Wade began to collect anything he could mass together into a crude flotation device; he found them on the shoreline or floating by–shrubs and branches that had been uprooted the few times the Colorado had breached its banks.
Clouds eventually moved in. They looked like giant bags of gray water. He knew they had to get moving fast.
He made a big pile of the debris on the riverbank.
"For a fire?" Pepe said.
"No kid…that's our new raft…"
"No raft!" the kid said, for the first time with something close to a smile.
"Yeah, it is…"
"¡Mamá! ¿Dónde está mamá!"
"Mama is where we're going, kid. You just have to be patient."
He had to have some way of binding the motley flotsam he'd gathered, so they could float at least their upper bodies on it. "You stay here…" he told the boy, then he began to scramble along the shoreline, looking for more debris for the raft, or if he got lucky, a discarded rope…
He waded barefoot, mostly in the river shallows. He found a can, which he kept, and then an empty plastic jug, which he thought he might be able to use. This was survival–scavenge and collect absolutely anything you can possibly use, even if it seems like garbage or dead weight.

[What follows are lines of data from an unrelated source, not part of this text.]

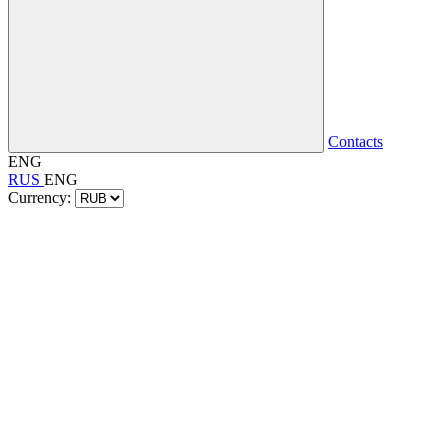
Contacts
ENG
RUS
ENG
Currency: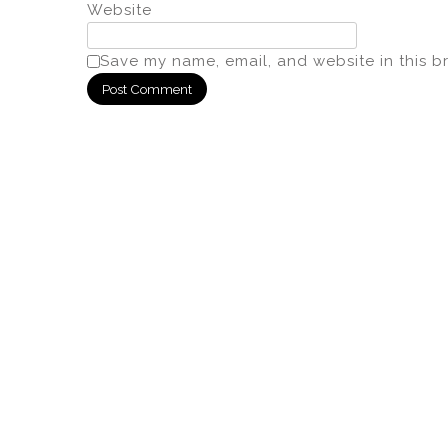
Website
Save my name, email, and website in this b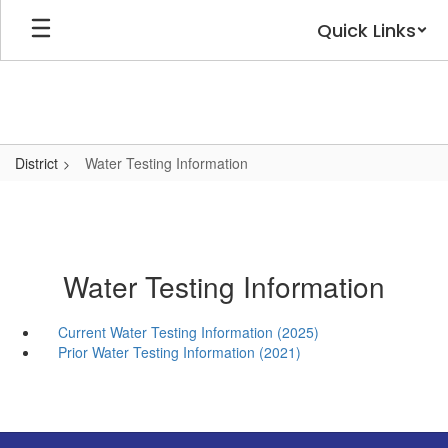
Skip
Quick Links
to
main
content
District
Water Testing Information
Water Testing Information
Current Water Testing Information (2025)
Prior Water Testing Information (2021)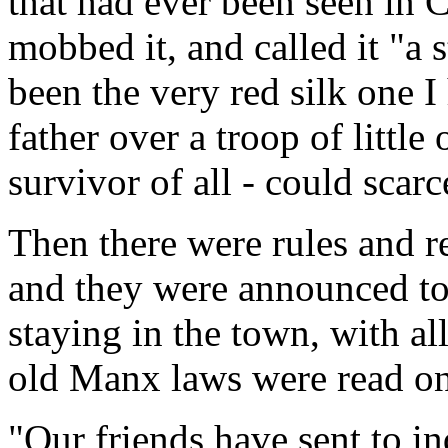
that had ever been seen in C
mobbed it, and called it "a s
been the very red silk one I
father over a troop of little 
survivor of all - could scarce
Then there were rules and re
and they were announced t
staying in the town, with al
old Manx laws were read on
"Our friends have sent to i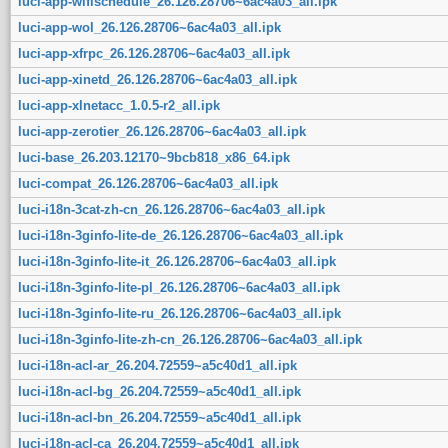
luci-app-wifischedule_26.126.28706~6ac4a03_all.ipk
luci-app-wol_26.126.28706~6ac4a03_all.ipk
luci-app-xfrpc_26.126.28706~6ac4a03_all.ipk
luci-app-xinetd_26.126.28706~6ac4a03_all.ipk
luci-app-xlnetacc_1.0.5-r2_all.ipk
luci-app-zerotier_26.126.28706~6ac4a03_all.ipk
luci-base_26.203.12170~9bcb818_x86_64.ipk
luci-compat_26.126.28706~6ac4a03_all.ipk
luci-i18n-3cat-zh-cn_26.126.28706~6ac4a03_all.ipk
luci-i18n-3ginfo-lite-de_26.126.28706~6ac4a03_all.ipk
luci-i18n-3ginfo-lite-it_26.126.28706~6ac4a03_all.ipk
luci-i18n-3ginfo-lite-pl_26.126.28706~6ac4a03_all.ipk
luci-i18n-3ginfo-lite-ru_26.126.28706~6ac4a03_all.ipk
luci-i18n-3ginfo-lite-zh-cn_26.126.28706~6ac4a03_all.ipk
luci-i18n-acl-ar_26.204.72559~a5c40d1_all.ipk
luci-i18n-acl-bg_26.204.72559~a5c40d1_all.ipk
luci-i18n-acl-bn_26.204.72559~a5c40d1_all.ipk
luci-i18n-acl-ca_26.204.72559~a5c40d1_all.ipk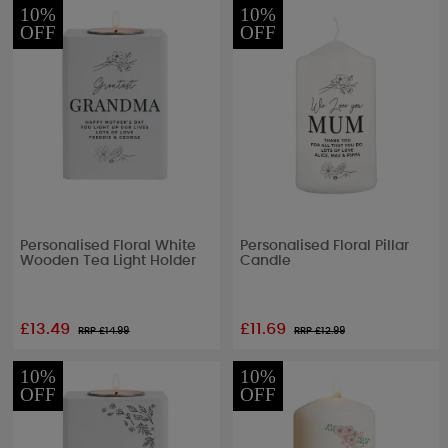
10%
10%
OFF
OFF
Personalised Floral White
Personalised Floral Pillar
Wooden Tea Light Holder
Candle
£13.49
£11.69
RRP £
14.99
RRP £
12.99
10%
10%
OFF
OFF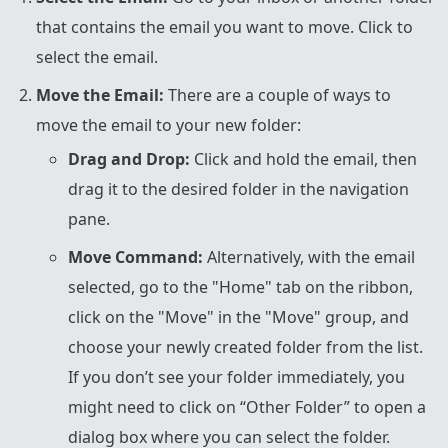
that contains the email you want to move. Click to
select the email.
Move the Email:
There are a couple of ways to
move the email to your new folder:
Drag and Drop:
Click and hold the email, then
drag it to the desired folder in the navigation
pane.
Move Command:
Alternatively, with the email
selected, go to the "Home" tab on the ribbon,
click on the "Move" in the "Move" group, and
choose your newly created folder from the list.
If you don’t see your folder immediately, you
might need to click on “Other Folder” to open a
dialog box where you can select the folder.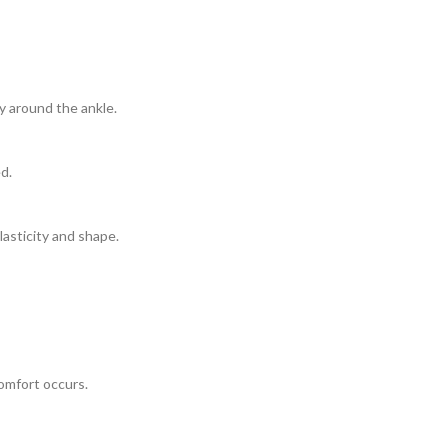
y around the ankle.
d.
lasticity and shape.
comfort occurs.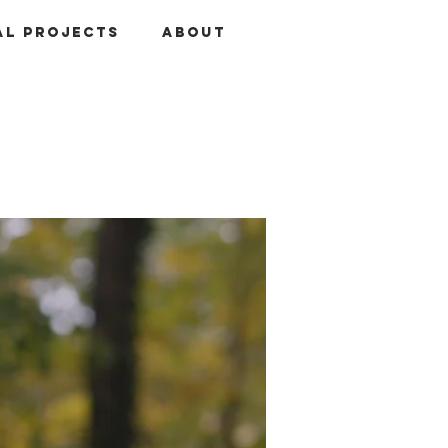
al Projects
About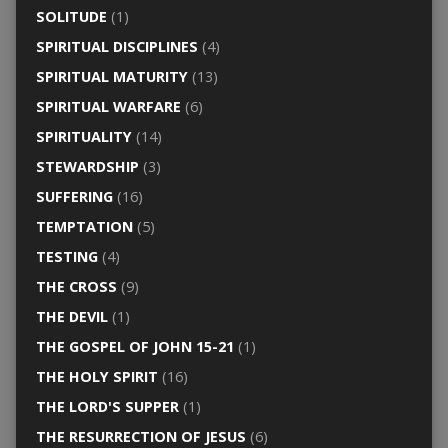
SOLITUDE
(1)
SPIRITUAL DISCIPLINES
(4)
SPIRITUAL MATURITY
(13)
SPIRITUAL WARFARE
(6)
SPIRITUALITY
(14)
STEWARDSHIP
(3)
SUFFERING
(16)
TEMPTATION
(5)
TESTING
(4)
THE CROSS
(9)
THE DEVIL
(1)
THE GOSPEL OF JOHN 15-21
(1)
THE HOLY SPIRIT
(16)
THE LORD'S SUPPER
(1)
THE RESURRECTION OF JESUS
(6)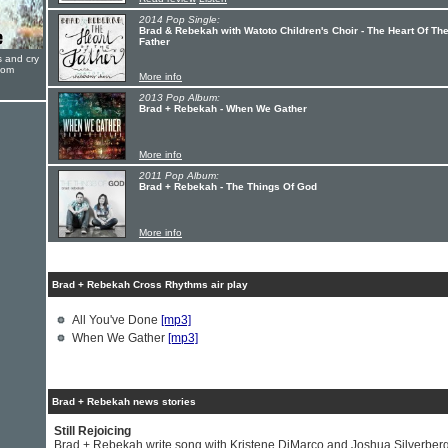
2014 Pop Single:
Brad & Rebekah with Watoto Children's Choir - The Heart Of Th
Father
s and cry
oom
More info
2013 Pop Album:
Brad + Rebekah - When We Gather
More info
2011 Pop Album:
Brad + Rebekah - The Things Of God
More info
Brad + Rebekah Cross Rhythms air play
All You've Done
[mp3]
When We Gather
[mp3]
Brad + Rebekah news stories
Still Rejoicing
Brad + Rebekah write song with Kristene DiMarco and Joshua Silverber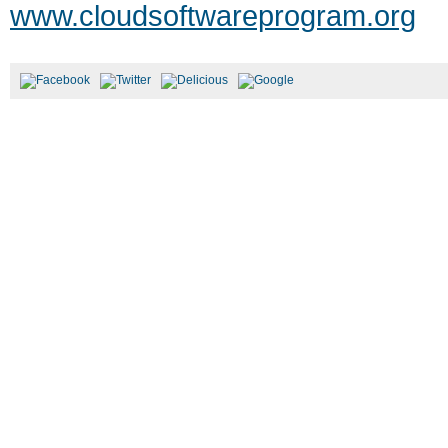
www.cloudsoftwareprogram.org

He didn't find a rope, but he
had the mass of a raft put together and yet little to tie it up with. Or to keep it floating with their combined weight, which would be at least 100 kilos or 220 pounds.

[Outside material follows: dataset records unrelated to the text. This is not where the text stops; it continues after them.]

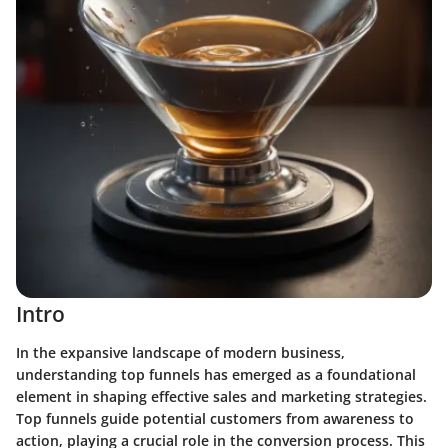
Intro
In the expansive landscape of modern business,
understanding top funnels has emerged as a foundational
element in shaping effective sales and marketing strategies.
Top funnels guide potential customers from awareness to
action, playing a crucial role in the conversion process. This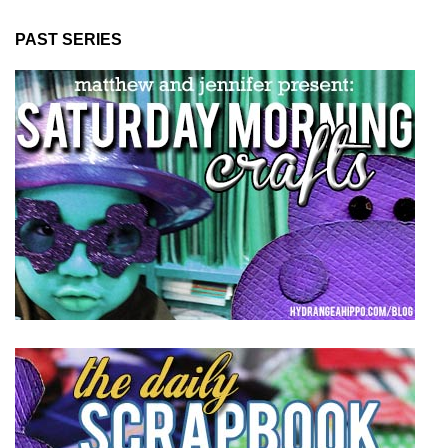
PAST SERIES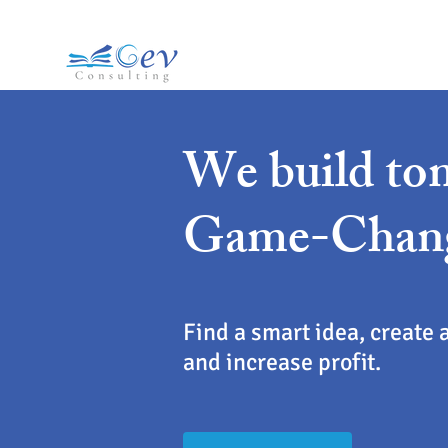
We build to
Game-Chan
Find a smart idea, create 
and increase profit.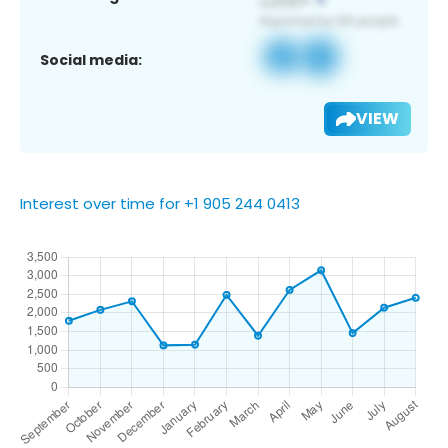
Social media:
VIEW
Interest over time for +1 905 244 0413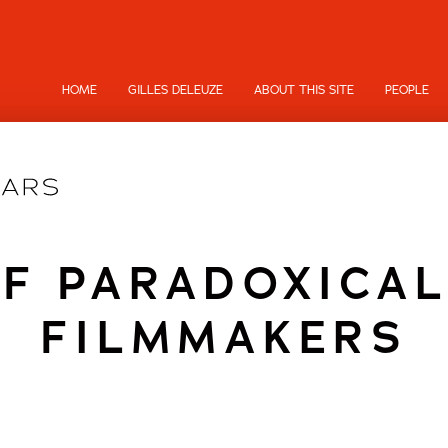
HOME
GILLES DELEUZE
ABOUT THIS SITE
PEOPLE
OF PARADOXICAL
FILMMAKERS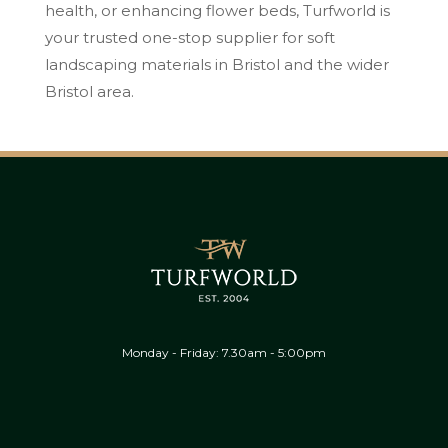
health, or enhancing flower beds, Turfworld is
your trusted one-stop supplier for soft
landscaping materials in Bristol and the wider
Bristol area.
Monday - Friday: 7.30am - 5:00pm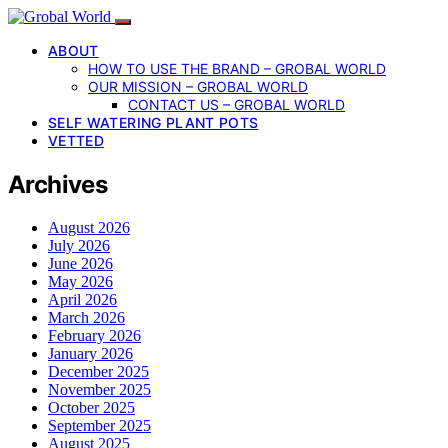
ABOUT
HOW TO USE THE BRAND – GROBAL WORLD
OUR MISSION – GROBAL WORLD
CONTACT US – GROBAL WORLD
SELF WATERING PLANT POTS
VETTED
Archives
August 2026
July 2026
June 2026
May 2026
April 2026
March 2026
February 2026
January 2026
December 2025
November 2025
October 2025
September 2025
August 2025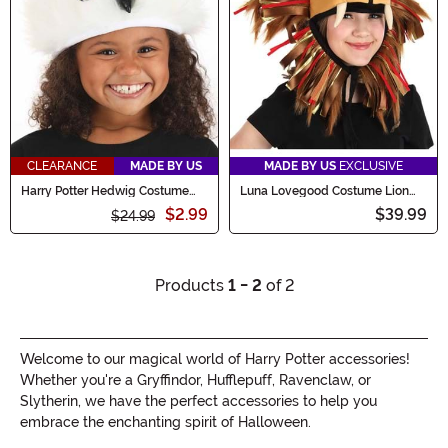
CLEARANCE
MADE BY US
MADE BY US
EXCLUSIVE
Harry Potter Hedwig Costume
Luna Lovegood Costume Lion
Plush Hat
Hat
$2.99
$39.99
$24.99
Products
1 - 2
of 2
Welcome to our magical world of Harry Potter accessories!
Whether you're a Gryffindor, Hufflepuff, Ravenclaw, or
Slytherin, we have the perfect accessories to help you
embrace the enchanting spirit of Halloween.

He took his pants off, again. He looked at Pepe and said, "Don't laugh…" Then he tied the pant-legs together. The pants tied this way offered some buoyancy. If he could combine that with the jug, and bind it all together with the mass of his raft debris…it was really more of a nest than a raft.
He wanted to leave the same day, but the gray and now black clouds appeared at the canyon rim at noon. They were a part of a monumental cumulus that rose from the desert, like a billowy mountain on the horizon. Wade thought the clouds were stained with wood smoke from the endless fires. When it started raining, the puddles turned black. He couldn't capture it for drinking.

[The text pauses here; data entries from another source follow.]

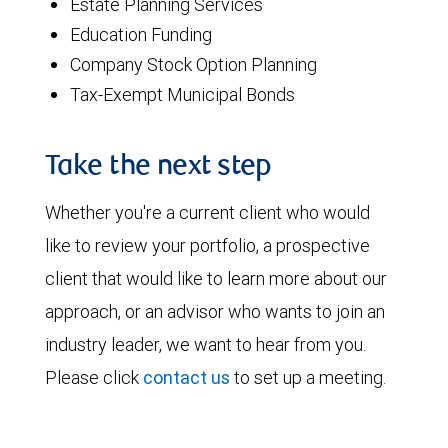
Estate Planning Services
Education Funding
Company Stock Option Planning
Tax-Exempt Municipal Bonds
Take the next step
Whether you're a current client who would
like to review your portfolio, a prospective
client that would like to learn more about our
approach, or an advisor who wants to join an
industry leader, we want to hear from you.
Please click
contact us
to set up a meeting.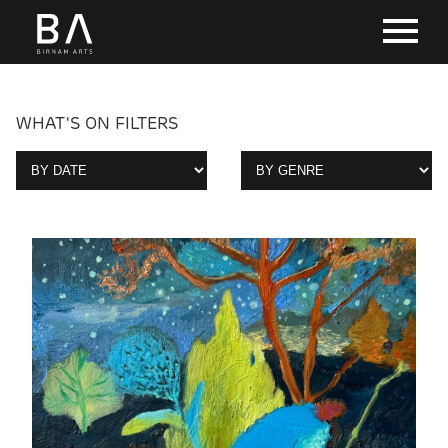
WHAT'S ON FILTERS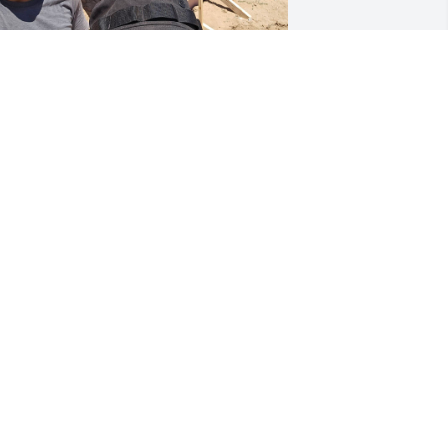
IP hermano. You will be greatly 
issed!
OLOMON, CHARLENE, ASHLEY,
ATTHEW, LACEY, AND SAVANNAH,
ND THE REST OF THE S&M BUILDERS
REW.
ul 26, 2023
ou will be missed by so many. Dios te 
enga en su santa gloria.   Mi mas 
entido pésame a toda su familia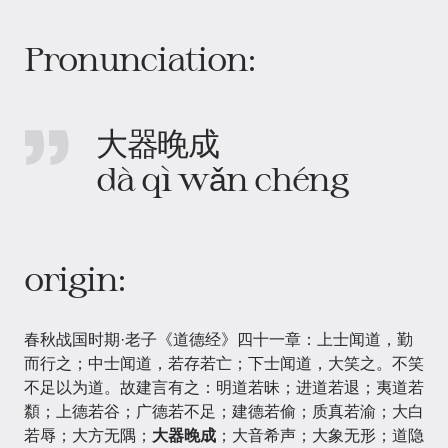
Pronunciation:
大器晚成
dà qì wǎn chéng
origin:
春秋战国时期·老子《道德经》四十一章：上士闻道，勤
而行之；中士闻道，若存若亡；下士闻道，大笑之。不笑
不足以为道。故建言有之：明道若昧；进道若退；夷道若
纇；上德若谷；广德若不足；建德若偷；质真若渝；大白
若辱；大方无隅；
大器晚成
；大音希声；大象无形；道隐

It was like blood from the sky.
CHAPTER 23
They found refuge under a shelf of rocks, up against the cliff. Wade moved all their drying clothes into the refuge, along with the stuff he wanted to make a raft out of. The temperature might have dropped 20 degrees F., and the canyon went dark. Pepe started crying; Wade had to remind himself that not only were they marooned on the riverside, but the kid had lost his parents.
"That's alright," Wade said. "This one doesn't look like it will last long. We're safe…" For the moment, he thought. Their clothes were barely dry, and he pulled them on the shivering child. He thought again of the raft, now miles down the river unless they moored. The Santiago's must be suffering now over Pepe; the raft could even be tied up not far around a bend in the river.
He wondered what Phoebe was doing; he wondered if his friends were going to escape this desert tempest.
It began to hail. They were showered with what looked like black, ashen pebbles, buffeted by a cool wind. Thunder cracked. He held the whimpering Pepe, then fierce lightening bolts struck different parts of the canyon. Explosions reverberated off the canyon walls, and flashes lit up the swollen river, making it look greenish yellow in the intermittent light.